■ **Extrait fourni**
Un appel à l’action en provenance des territoires de vie marins
First published on 06/09/2025
Par le Consortium APAC
Nous sommes une association de Peuples Autochtones, de Communautés Locales, de communautés Afro-descendantes, de communautés de pêche artisanale et d’organisations alliées qui soutiennent le mouvement des communautés pour préserver et défendre leurs APAC-territoires de vie côtiers et marins, lesquelles sont profondément engagées dans la conservation communautaire marine et côtière.
Au moment où l’UNOC 3 se déroule à Nice, en France, du 8 au 13 juin, sur le thème « Agir plus vite et mobiliser tous les acteurs pour conserver et utiliser durablement l’océan », nous présentons cette déclaration et réaffirmons que les Peuples Autochtones et les Communautés Locales jouent un rôle majeur dans la gouvernance, la conservation, et l’utilisation durable de nos océans. Les territoires et aires conservés par les Peuples Autochtones et les Communautés Locales, ou APAC (aires du patrimoine autochtone et communautaire), sont des territoires de vie essentiels à la biodiversité, aux services écosystémiques et aux valeurs culturelles. Parmi les exemples de ces territoires dans les aires marines et côtières figurent les domaines ancestraux, les aires marines gérées localement, les aires marines de pêche responsable et les aires marines côtières des Peuples Autochtones.
Article 1 : réaffirmation de notre engagement en faveur de la conservation marine communautaire
Nous réitérons notre position inébranlable selon laquelle une gouvernance durable des océans doit placer au centre le leadership, les savoirs et les droits des Peuples Autochtones et des Communautés Locales (PACL), qui protègent depuis de nombreuses générations les écosystèmes marins et côtiers au moyen de lois coutumières, de responsabilités sacrées et de systèmes de gestion adaptatifs. Nous rejetons les modèles de gouvernance qui marginalisent ou effacent nos voix, et nous appelons à la pleine reconnaissance et à l’intégration des pratiques de conservation communautaire dans les cadres locaux, nationaux, régionaux et internationaux. Cet engagement est vital pour atteindre les objectifs mondiaux, notamment ceux de l’Agenda 2030 pour le développement durable, en particulier l’ODD14 (Vie aquatique).

■ **Énoncé de la tâche**
Énumérez tous les exemples de territoires situés dans les aires marines et côtières que cite la déclaration ci-dessus.

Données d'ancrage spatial
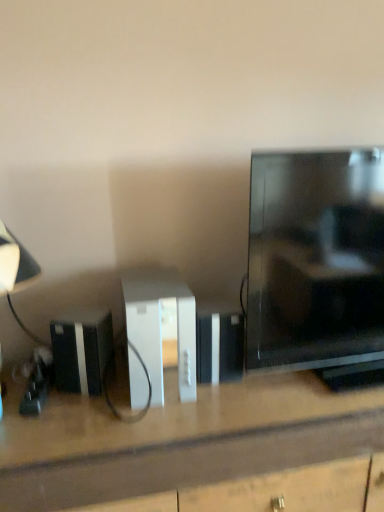
Where is `free space in front of matte black lampshade at left`? This screenshot has width=384, height=512. free space in front of matte black lampshade at left is located at coordinates (37, 450).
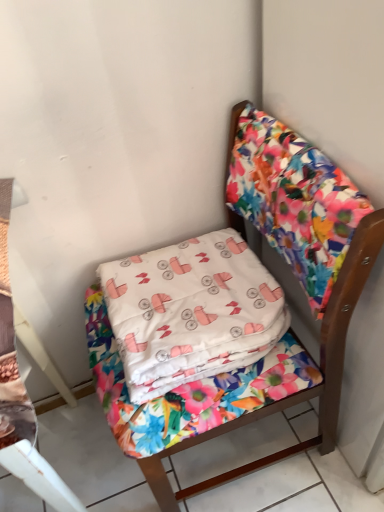
Question: Is white fabric pillow at center inside floral fabric chair at center?

Choices:
 (A) yes
 (B) no

Answer: (A)

Question: Is floral fabric chair at center bigger than white fabric pillow at center?

Choices:
 (A) no
 (B) yes

Answer: (B)

Question: Is floral fabric chair at center completely or partially outside of white fabric pillow at center?

Choices:
 (A) yes
 (B) no

Answer: (A)

Question: Is floral fabric chair at center in front of white fabric pillow at center?

Choices:
 (A) no
 (B) yes

Answer: (B)

Question: Is floral fabric chair at center aimed at white fabric pillow at center?

Choices:
 (A) yes
 (B) no

Answer: (A)

Question: Is white fabric pillow at center at the back of floral fabric chair at center?

Choices:
 (A) no
 (B) yes

Answer: (B)

Question: From a real-world perspective, is white fabric pillow at center beneath floral fabric chair at center?

Choices:
 (A) yes
 (B) no

Answer: (B)

Question: Can you confirm if white fabric pillow at center is wider than floral fabric chair at center?

Choices:
 (A) yes
 (B) no

Answer: (B)

Question: Is white fabric pillow at center closer to the viewer compared to floral fabric chair at center?

Choices:
 (A) yes
 (B) no

Answer: (B)

Question: Considering the relative positions of white fabric pillow at center and floral fabric chair at center in the image provided, is white fabric pillow at center to the right of floral fabric chair at center from the viewer's perspective?

Choices:
 (A) yes
 (B) no

Answer: (B)

Question: Does white fabric pillow at center have a lesser height compared to floral fabric chair at center?

Choices:
 (A) yes
 (B) no

Answer: (A)

Question: From the image's perspective, is white fabric pillow at center beneath floral fabric chair at center?

Choices:
 (A) yes
 (B) no

Answer: (B)

Question: Is floral fabric chair at center in front of or behind white fabric pillow at center in the image?

Choices:
 (A) front
 (B) behind

Answer: (A)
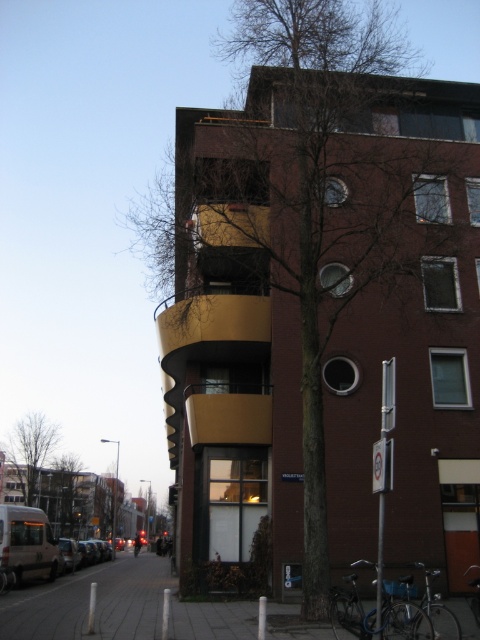
You are standing at the entrance of the building and want to take a photo of the brown textured tree at center. Which direction should you face to capture the tree in the frame?

The brown textured tree at center is located at point coordinates (322, 300), so you should face towards the center of the image to capture it in the frame.

You are standing on the sidewalk in front of the building and notice the bare branches at left and the green leafy tree at center. Which tree is closer to you?

The bare branches at left are closer to the viewer than the green leafy tree at center.

You are a bird looking for a place to perch. You see a brown textured tree at center and a green leafy tree at center. Which tree is higher up in the sky?

The brown textured tree at center is above the green leafy tree at center, so the brown textured tree at center is higher up in the sky.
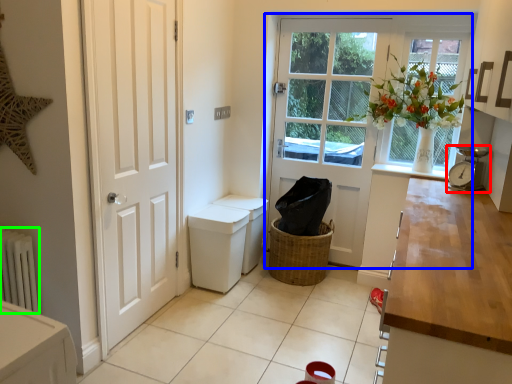
Question: Based on their relative distances, which object is nearer to alarm clock (highlighted by a red box)? Choose from door (highlighted by a blue box) and radiator (highlighted by a green box).

Choices:
 (A) door
 (B) radiator

Answer: (A)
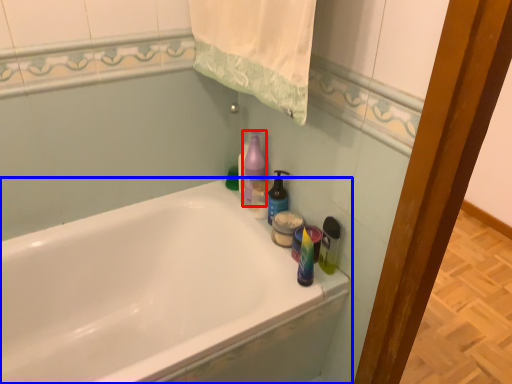
Question: Which object appears farthest to the camera in this image, cleaning product (highlighted by a red box) or bathtub (highlighted by a blue box)?

Choices:
 (A) cleaning product
 (B) bathtub

Answer: (A)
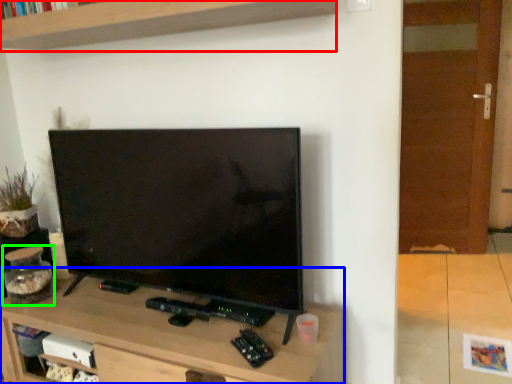
Question: Which object is the farthest from shelf (highlighted by a red box)? Choose among these: table (highlighted by a blue box) or glass jar (highlighted by a green box).

Choices:
 (A) table
 (B) glass jar

Answer: (A)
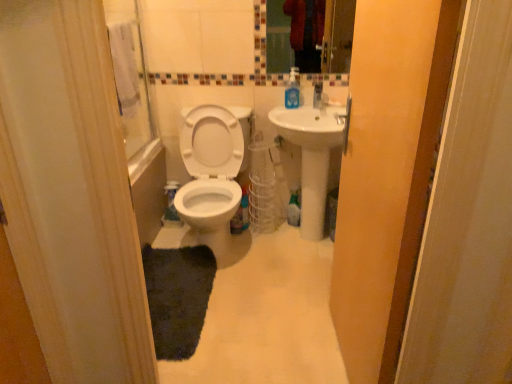
Question: From the image's perspective, is white ceramic sink at center on transparent plastic screen door at upper center?

Choices:
 (A) yes
 (B) no

Answer: (A)

Question: From a real-world perspective, is white ceramic sink at center positioned under transparent plastic screen door at upper center based on gravity?

Choices:
 (A) yes
 (B) no

Answer: (A)

Question: Is white ceramic sink at center taller than transparent plastic screen door at upper center?

Choices:
 (A) yes
 (B) no

Answer: (B)

Question: Are white ceramic sink at center and transparent plastic screen door at upper center making contact?

Choices:
 (A) no
 (B) yes

Answer: (A)

Question: From the image's perspective, is white ceramic sink at center beneath transparent plastic screen door at upper center?

Choices:
 (A) no
 (B) yes

Answer: (A)

Question: Is white ceramic sink at center far from transparent plastic screen door at upper center?

Choices:
 (A) yes
 (B) no

Answer: (B)

Question: Considering the relative sizes of white matte toilet at center and blue translucent soap dispenser at upper right in the image provided, is white matte toilet at center taller than blue translucent soap dispenser at upper right?

Choices:
 (A) yes
 (B) no

Answer: (B)

Question: From a real-world perspective, is white matte toilet at center below blue translucent soap dispenser at upper right?

Choices:
 (A) yes
 (B) no

Answer: (A)

Question: Is white matte toilet at center bigger than blue translucent soap dispenser at upper right?

Choices:
 (A) yes
 (B) no

Answer: (A)

Question: Is white matte toilet at center positioned with its back to blue translucent soap dispenser at upper right?

Choices:
 (A) yes
 (B) no

Answer: (B)

Question: Is blue translucent soap dispenser at upper right completely or partially inside white matte toilet at center?

Choices:
 (A) yes
 (B) no

Answer: (B)

Question: Is white matte toilet at center shorter than blue translucent soap dispenser at upper right?

Choices:
 (A) yes
 (B) no

Answer: (A)

Question: Is white ceramic sink at center taller than matte glass mirror at upper center?

Choices:
 (A) no
 (B) yes

Answer: (B)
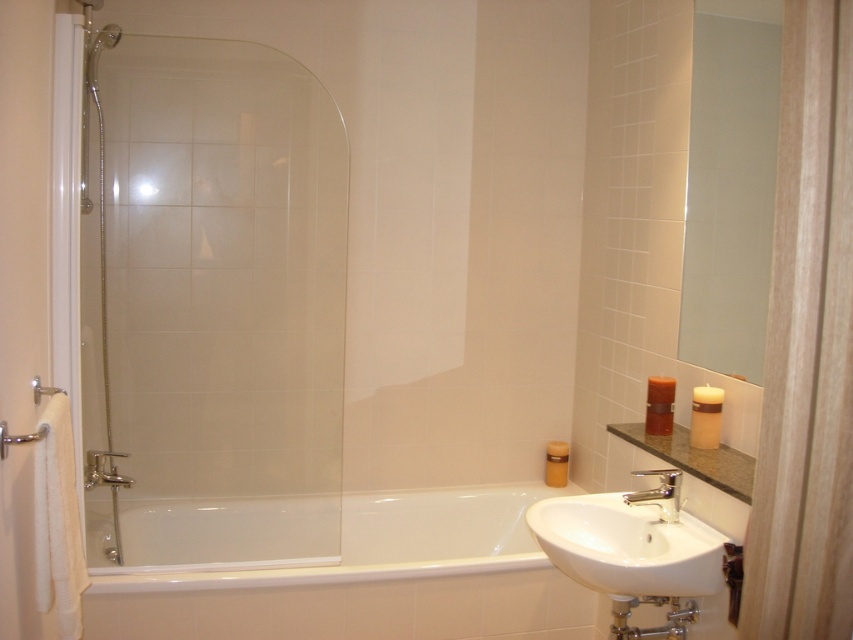
From the picture: You are a delivery person trying to place a package that is 1 meter long between the wooden screen door at right and the silver metallic faucet at lower center. Can the package fit in the space between them?

The distance between the wooden screen door at right and the silver metallic faucet at lower center is 76.33 centimeters. Since the package is 1 meter long, which is longer than the available space, the package cannot fit between them.

You are standing in the bathroom and want to place a small plant between the two points labeled point (223, 250) and point (669, 508). Which point should the plant be closer to in order to be nearer to the viewer?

■ **Réponse**
- les domaines ancestraux
- les aires marines gérées localement
- les aires marines de pêche responsable
- les aires marines côtières des Peuples Autochtones